Acute Myelogenous Leukemia (AML) is a hematopoietic neoplasm characterized by the presence of malignant immature myeloblasts in the bone marrow or peripheral blood. AML is projected to account for >20,000 new cases and ~11,000 deaths in the United States in 2021. The treatment paradigm for AML includes induction chemotherapy, aimed at achieving a remission, followed by consolidation treatment with either high dose chemotherapy or allogeneic hematopoietic cell transplantation (alloHCT). For those undergoing alloHCT, 30-50% of patients achieve long-term, disease-free survival at 5 years. Unfortunately, approximately 40% of AML patients will relapse after alloHCT and face a dismal prognosis with a 2-year survival of ~20%. No standard of care exists for patients with AML who relapse after alloHCT. The most common therapy for post-alloHCT relapse is reinfusion of donor cells (donor lymphocyte infusion, DLI), sometimes preceded by debulking chemotherapy or hypomethylating agents, and second alloHCT in select individuals. However, many relapsing patients are not candidates for intensive therapy, and those who do undergo further therapy have transient responses at best.
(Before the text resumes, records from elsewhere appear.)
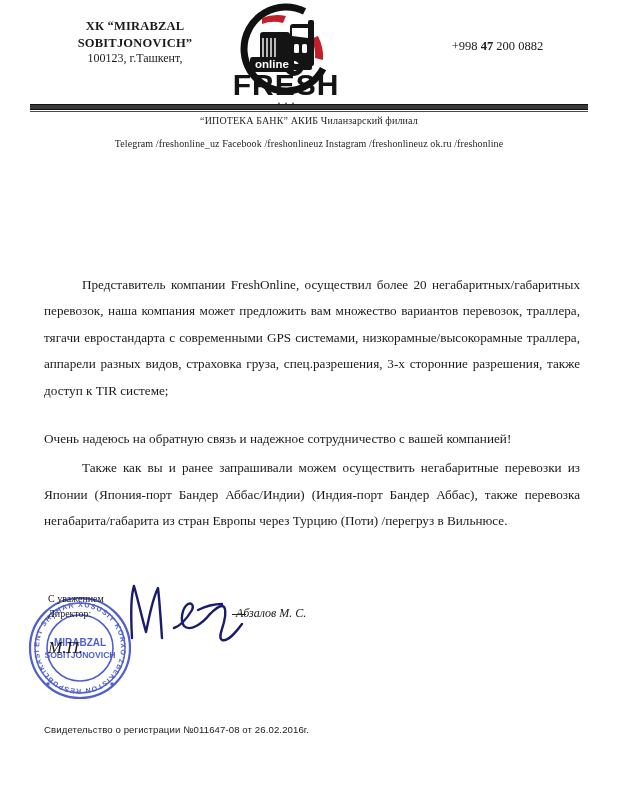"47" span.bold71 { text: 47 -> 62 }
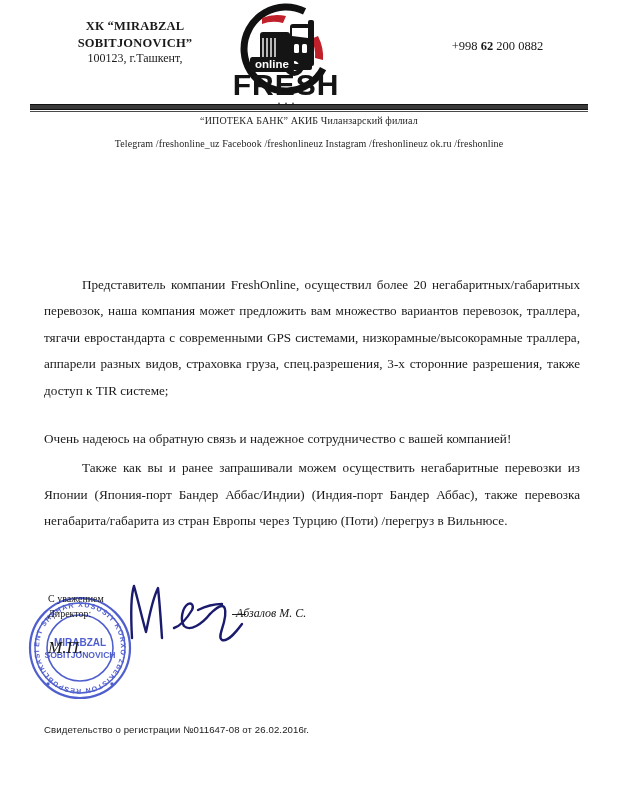"rafabatirov@gmail.com" div { html: none -> <div>rafabatirov@gmail.com</div> }
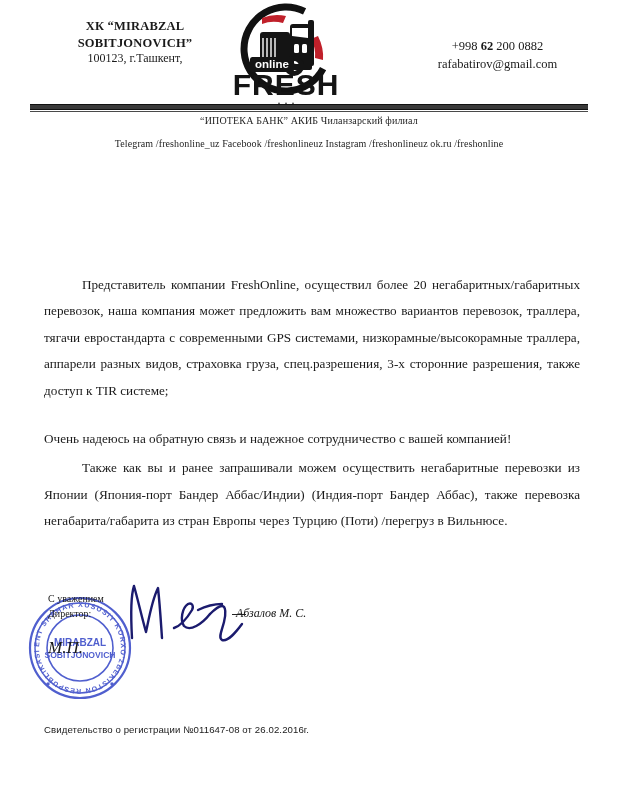"р/с.: 2020 8000 7005 9554" div.line-bank { html: none -> <div>р/с.: 2020 8000 7005 9554 8001, МФО: 00997, ИНН: 303 822 074, ОКОНХ: 52200, ПИНФЛ: 32112830170017</div> }
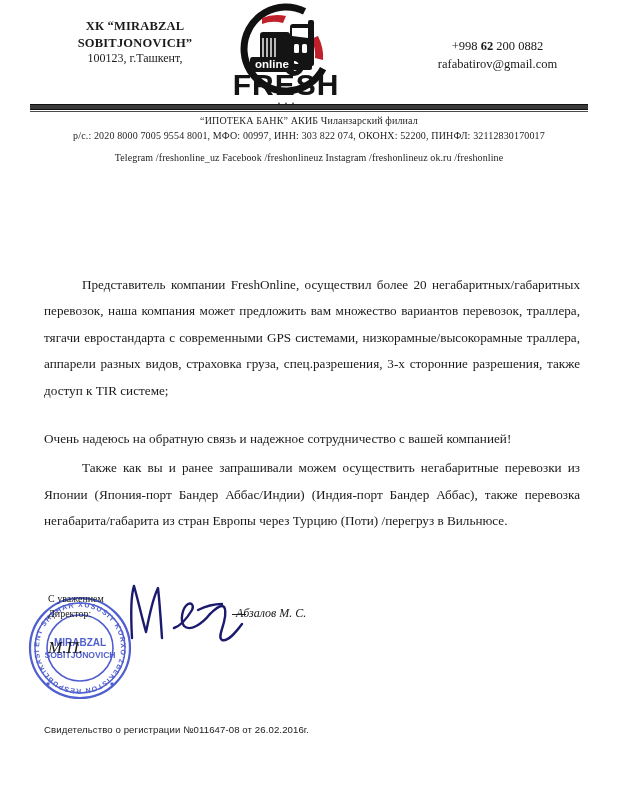"Telegram /freshonline_uz Facebook" .bank-info .line-social { margin-top: 8px -> none }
Therefore, additional novel therapies are needed to improve post-alloHCT relapse outcomes while reducing the associated toxicity. The long-term goal of this project is to develop a bispecific antibody-based therapeutic to treat acute myelogenous leukemia (AML) relapse after allogeneic hematopoietic cell transplantation (alloHCT). Relapse occurs for one of two reasons: (1) because the residual leukemic cells that were not eliminated by the transplant conditioning regimen evade the immune response provided by the donor immune cells or (2) because the immune response cannot be sustained. We hypothesize that flotetuzumab, a CD3 x CD123 bispecific dual affinity targeting agent (DART) for relapsed AML following alloHCT will be safe, tolerable and facilitate preferential T cell killing of leukemic cells resulting in improved patient outcomes. Furthermore, administration of a donor lymphocyte infusion (DLI) in combination with flotetuzumab will be safe, tolerable and may provide additional therapeutic efficacy.